What is required>
All records below are to be transcribed exactly, with every picture left out.

::: Records to use :::

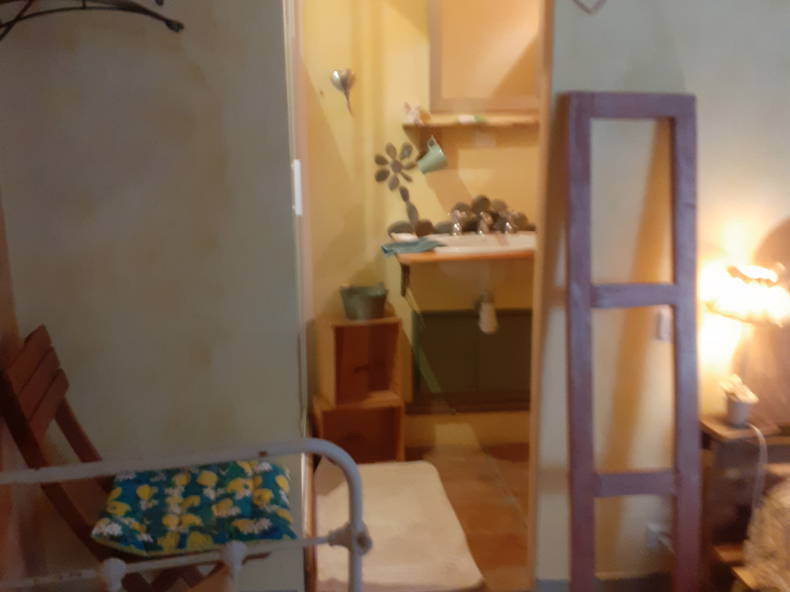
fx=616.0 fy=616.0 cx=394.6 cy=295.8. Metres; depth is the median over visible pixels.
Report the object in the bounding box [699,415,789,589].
nightstand
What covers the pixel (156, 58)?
left wall
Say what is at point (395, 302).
bathroom wall
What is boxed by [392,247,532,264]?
countertop
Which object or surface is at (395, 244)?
cloth
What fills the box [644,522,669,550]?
wall socket
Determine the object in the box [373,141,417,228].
flower decoration
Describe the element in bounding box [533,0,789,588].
right wall
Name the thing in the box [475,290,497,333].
drain pipe
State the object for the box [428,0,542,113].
mirror
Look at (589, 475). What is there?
wooden ladder
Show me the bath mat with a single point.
(368, 508)
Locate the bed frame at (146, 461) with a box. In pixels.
[0,440,369,591]
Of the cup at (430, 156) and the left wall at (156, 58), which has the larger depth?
the cup at (430, 156)
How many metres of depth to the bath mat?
2.29 m
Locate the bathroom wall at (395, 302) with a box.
[297,0,539,451]
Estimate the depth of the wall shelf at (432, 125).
2.78 m
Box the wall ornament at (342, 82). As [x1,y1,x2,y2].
[329,68,355,114]
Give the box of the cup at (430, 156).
[416,137,448,173]
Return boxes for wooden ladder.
[565,93,699,591]
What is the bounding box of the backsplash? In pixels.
[385,194,534,237]
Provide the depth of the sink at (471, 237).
2.82 m
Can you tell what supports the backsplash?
attached to the bathroom wall at (395, 302)
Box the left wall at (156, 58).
[0,0,303,591]
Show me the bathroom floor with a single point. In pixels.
(489, 543)
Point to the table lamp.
(749, 289)
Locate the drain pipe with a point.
(486, 312)
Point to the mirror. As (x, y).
(512, 78)
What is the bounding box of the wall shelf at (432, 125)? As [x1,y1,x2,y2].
[401,113,538,127]
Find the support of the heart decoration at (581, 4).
attached to the right wall at (700, 83)
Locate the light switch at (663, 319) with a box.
[655,309,671,341]
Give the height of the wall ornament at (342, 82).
0.205 m
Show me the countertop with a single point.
(427, 254)
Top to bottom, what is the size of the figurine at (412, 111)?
0.093 m
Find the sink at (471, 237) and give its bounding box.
[424,231,534,255]
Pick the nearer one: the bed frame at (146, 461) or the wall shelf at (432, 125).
the bed frame at (146, 461)
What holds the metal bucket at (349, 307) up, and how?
on the wooden box
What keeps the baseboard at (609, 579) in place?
attached to the right wall at (700, 83)
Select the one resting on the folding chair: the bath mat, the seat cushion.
the seat cushion
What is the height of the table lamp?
0.469 m
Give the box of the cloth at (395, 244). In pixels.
[381,236,441,255]
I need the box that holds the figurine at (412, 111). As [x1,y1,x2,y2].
[404,102,423,123]
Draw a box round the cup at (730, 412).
[719,374,758,426]
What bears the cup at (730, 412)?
on the nightstand
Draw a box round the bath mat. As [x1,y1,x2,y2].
[312,457,482,591]
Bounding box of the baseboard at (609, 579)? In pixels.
[534,571,672,589]
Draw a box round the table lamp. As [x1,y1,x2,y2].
[705,265,789,424]
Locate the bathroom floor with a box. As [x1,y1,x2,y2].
[304,441,533,591]
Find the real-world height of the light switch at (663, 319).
0.096 m
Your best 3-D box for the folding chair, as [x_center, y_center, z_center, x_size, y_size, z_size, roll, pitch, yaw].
[-0.593,0.607,1.548,0.604,0.994,0.378,-2,12,-5]
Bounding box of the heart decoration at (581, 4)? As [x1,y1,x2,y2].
[572,0,607,14]
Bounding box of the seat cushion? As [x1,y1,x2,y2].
[93,460,293,556]
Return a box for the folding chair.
[0,327,253,589]
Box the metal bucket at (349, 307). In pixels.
[339,282,389,320]

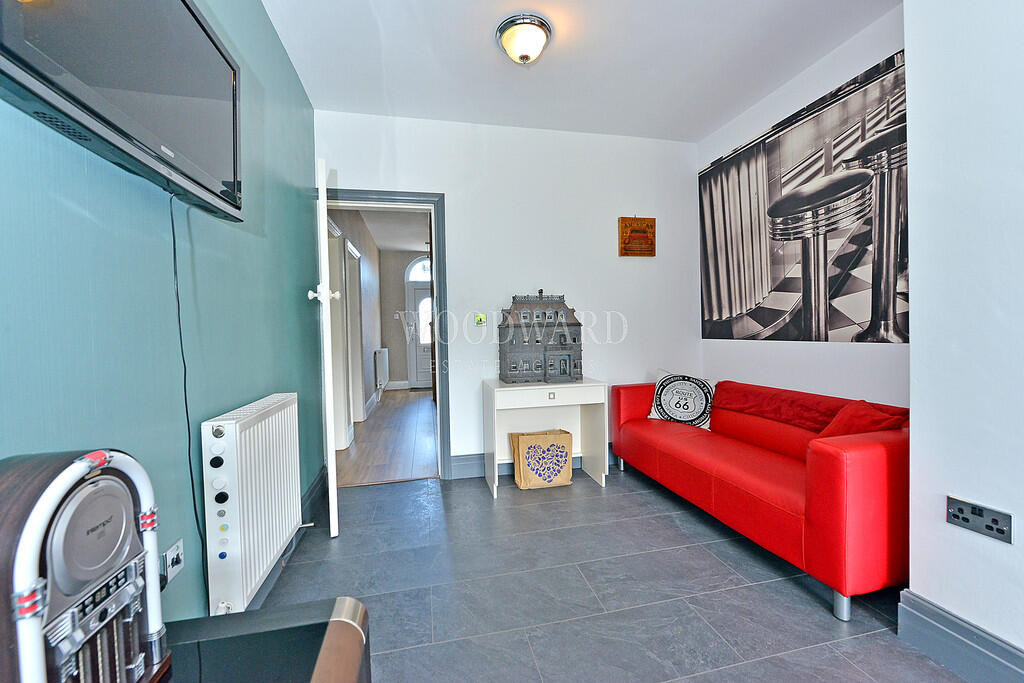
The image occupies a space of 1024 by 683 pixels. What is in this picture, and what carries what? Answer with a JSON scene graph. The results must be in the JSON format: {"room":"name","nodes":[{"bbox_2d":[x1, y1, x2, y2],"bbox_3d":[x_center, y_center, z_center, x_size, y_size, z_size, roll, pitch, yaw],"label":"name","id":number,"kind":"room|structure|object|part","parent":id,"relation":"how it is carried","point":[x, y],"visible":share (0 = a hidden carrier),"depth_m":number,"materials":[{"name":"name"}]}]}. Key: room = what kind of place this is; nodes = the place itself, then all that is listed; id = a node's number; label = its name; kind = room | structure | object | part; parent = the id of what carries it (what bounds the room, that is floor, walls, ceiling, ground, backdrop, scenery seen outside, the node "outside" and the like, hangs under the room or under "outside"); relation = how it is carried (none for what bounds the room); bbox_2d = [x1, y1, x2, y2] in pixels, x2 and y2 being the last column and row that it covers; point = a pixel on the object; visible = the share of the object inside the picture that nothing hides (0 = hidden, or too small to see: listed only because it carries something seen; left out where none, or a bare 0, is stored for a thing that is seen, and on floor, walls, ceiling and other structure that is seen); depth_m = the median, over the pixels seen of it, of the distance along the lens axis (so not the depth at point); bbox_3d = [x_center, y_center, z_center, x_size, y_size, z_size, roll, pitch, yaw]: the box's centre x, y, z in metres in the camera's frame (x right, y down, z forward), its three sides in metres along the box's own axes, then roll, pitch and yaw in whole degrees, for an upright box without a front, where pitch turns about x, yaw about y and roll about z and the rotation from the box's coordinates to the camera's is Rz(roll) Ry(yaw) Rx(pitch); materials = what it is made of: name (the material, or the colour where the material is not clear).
{"room":"living room","nodes":[
{"label":"living room","id":0,"kind":"room"},
{"bbox_2d":[0,0,322,629],"bbox_3d":[-0.942,-0.216,0.554,0.151,2.762,4.890,-1,2,-12],"label":"green wall","id":1,"kind":"structure","parent":0,"point":[209,265],"depth_m":1.14,"materials":[{"name":"teal paint"}]},
{"bbox_2d":[0,1,243,222],"bbox_3d":[-0.920,-0.705,0.973,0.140,0.571,0.906,-1,2,-12],"label":"television","id":2,"kind":"object","parent":1,"relation":"attached to","point":[199,38],"visible":0.99,"depth_m":0.90,"materials":[{"name":"black plastic"}]},
{"bbox_2d":[167,190,206,607],"bbox_3d":[-0.980,0.256,1.194,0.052,1.349,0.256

:::

Result of this task>
fx=616.0 fy=616.0 cx=394.6 cy=295.8. Metres; depth is the median over visible pixels.
Report the object in the bounding box [699,415,789,589].
nightstand
What covers the pixel (156, 58)?
left wall
Say what is at point (395, 302).
bathroom wall
What is boxed by [392,247,532,264]?
countertop
Which object or surface is at (395, 244)?
cloth
What fills the box [644,522,669,550]?
wall socket
Determine the object in the box [373,141,417,228].
flower decoration
Describe the element in bounding box [533,0,789,588].
right wall
Name the thing in the box [475,290,497,333].
drain pipe
State the object for the box [428,0,542,113].
mirror
Look at (589, 475). What is there?
wooden ladder
Show me the bath mat with a single point.
(368, 508)
Locate the bed frame at (146, 461) with a box. In pixels.
[0,440,369,591]
Of the cup at (430, 156) and the left wall at (156, 58), which has the larger depth?
the cup at (430, 156)
How many metres of depth to the bath mat?
2.29 m
Locate the bathroom wall at (395, 302) with a box.
[297,0,539,451]
Estimate the depth of the wall shelf at (432, 125).
2.78 m
Box the wall ornament at (342, 82). As [x1,y1,x2,y2].
[329,68,355,114]
Give the box of the cup at (430, 156).
[416,137,448,173]
Return boxes for wooden ladder.
[565,93,699,591]
What is the bounding box of the backsplash? In pixels.
[385,194,534,237]
Provide the depth of the sink at (471, 237).
2.82 m
Can you tell what supports the backsplash?
attached to the bathroom wall at (395, 302)
Box the left wall at (156, 58).
[0,0,303,591]
Show me the bathroom floor with a single point. In pixels.
(489, 543)
Point to the table lamp.
(749, 289)
Locate the drain pipe with a point.
(486, 312)
Point to the mirror. As (x, y).
(512, 78)
What is the bounding box of the wall shelf at (432, 125)? As [x1,y1,x2,y2].
[401,113,538,127]
Find the support of the heart decoration at (581, 4).
attached to the right wall at (700, 83)
Locate the light switch at (663, 319) with a box.
[655,309,671,341]
Give the height of the wall ornament at (342, 82).
0.205 m
Show me the countertop with a single point.
(427, 254)
Top to bottom, what is the size of the figurine at (412, 111)?
0.093 m
Find the sink at (471, 237) and give its bounding box.
[424,231,534,255]
Pick the nearer one: the bed frame at (146, 461) or the wall shelf at (432, 125).
the bed frame at (146, 461)
What holds the metal bucket at (349, 307) up, and how?
on the wooden box
What keeps the baseboard at (609, 579) in place?
attached to the right wall at (700, 83)
Select the one resting on the folding chair: the bath mat, the seat cushion.
the seat cushion
What is the height of the table lamp?
0.469 m
Give the box of the cloth at (395, 244). In pixels.
[381,236,441,255]
I need the box that holds the figurine at (412, 111). As [x1,y1,x2,y2].
[404,102,423,123]
Draw a box round the cup at (730, 412).
[719,374,758,426]
What bears the cup at (730, 412)?
on the nightstand
Draw a box round the bath mat. As [x1,y1,x2,y2].
[312,457,482,591]
Bounding box of the baseboard at (609, 579)? In pixels.
[534,571,672,589]
Draw a box round the table lamp. As [x1,y1,x2,y2].
[705,265,789,424]
Locate the bathroom floor with a box. As [x1,y1,x2,y2].
[304,441,533,591]
Find the real-world height of the light switch at (663, 319).
0.096 m
Your best 3-D box for the folding chair, as [x_center, y_center, z_center, x_size, y_size, z_size, roll, pitch, yaw].
[-0.593,0.607,1.548,0.604,0.994,0.378,-2,12,-5]
Bounding box of the heart decoration at (581, 4)? As [x1,y1,x2,y2].
[572,0,607,14]
Bounding box of the seat cushion? As [x1,y1,x2,y2].
[93,460,293,556]
Return a box for the folding chair.
[0,327,253,589]
Box the metal bucket at (349, 307). In pixels.
[339,282,389,320]

The image occupies a space of 1024 by 683 pixels. What is in this picture, and what carries what? Answer with a JSON scene graph. The results must be in the JSON format: {"room":"name","nodes":[{"bbox_2d":[x1, y1, x2, y2],"bbox_3d":[x_center, y_center, z_center, x_size, y_size, z_size, roll, pitch, yaw],"label":"name","id":number,"kind":"room|structure|object|part","parent":id,"relation":"how it is carried","point":[x, y],"visible":share (0 = a hidden carrier),"depth_m":number,"materials":[{"name":"name"}]}]}. Key: room = what kind of place this is; nodes = the place itself, then all that is listed; id = a node's number; label = its name; kind = room | structure | object | part; parent = the id of what carries it (what bounds the room, that is floor, walls, ceiling, ground, backdrop, scenery seen outside, the node "outside" and the like, hangs under the room or under "outside"); relation = how it is carried (none for what bounds the room); bbox_2d = [x1, y1, x2, y2] in pixels, x2 and y2 being the last column and row that it covers; point = a pixel on the object; visible = the share of the object inside the picture that nothing hides (0 = hidden, or too small to see: listed only because it carries something seen; left out where none, or a bare 0, is stored for a thing that is seen, and on floor, walls, ceiling and other structure that is seen); depth_m = the median, over the pixels seen of it, of the distance along the lens axis (so not the depth at point); bbox_3d = [x_center, y_center, z_center, x_size, y_size, z_size, roll, pitch, yaw]: the box's centre x, y, z in metres in the camera's frame (x right, y down, z forward), its three sides in metres along the box's own axes, then roll, pitch and yaw in whole degrees, for an upright box without a front, where pitch turns about x, yaw about y and roll about z and the rotation from the box's coordinates to the camera's is Rz(roll) Ry(yaw) Rx(pitch); materials = what it is made of: name (the material, or the colour where the material is not clear).
{"room":"living room","nodes":[
{"label":"living room","id":0,"kind":"room"},
{"bbox_2d":[0,0,322,629],"bbox_3d":[-0.942,-0.216,0.554,0.151,2.762,4.890,-1,2,-12],"label":"green wall","id":1,"kind":"structure","parent":0,"point":[209,265],"depth_m":1.14,"materials":[{"name":"teal paint"}]},
{"bbox_2d":[0,1,243,222],"bbox_3d":[-0.920,-0.705,0.973,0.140,0.571,0.906,-1,2,-12],"label":"television","id":2,"kind":"object","parent":1,"relation":"attached to","point":[199,38],"visible":0.99,"depth_m":0.90,"materials":[{"name":"black plastic"}]},
{"bbox_2d":[167,190,206,607],"bbox_3d":[-0.980,0.256,1.194,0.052,1.349,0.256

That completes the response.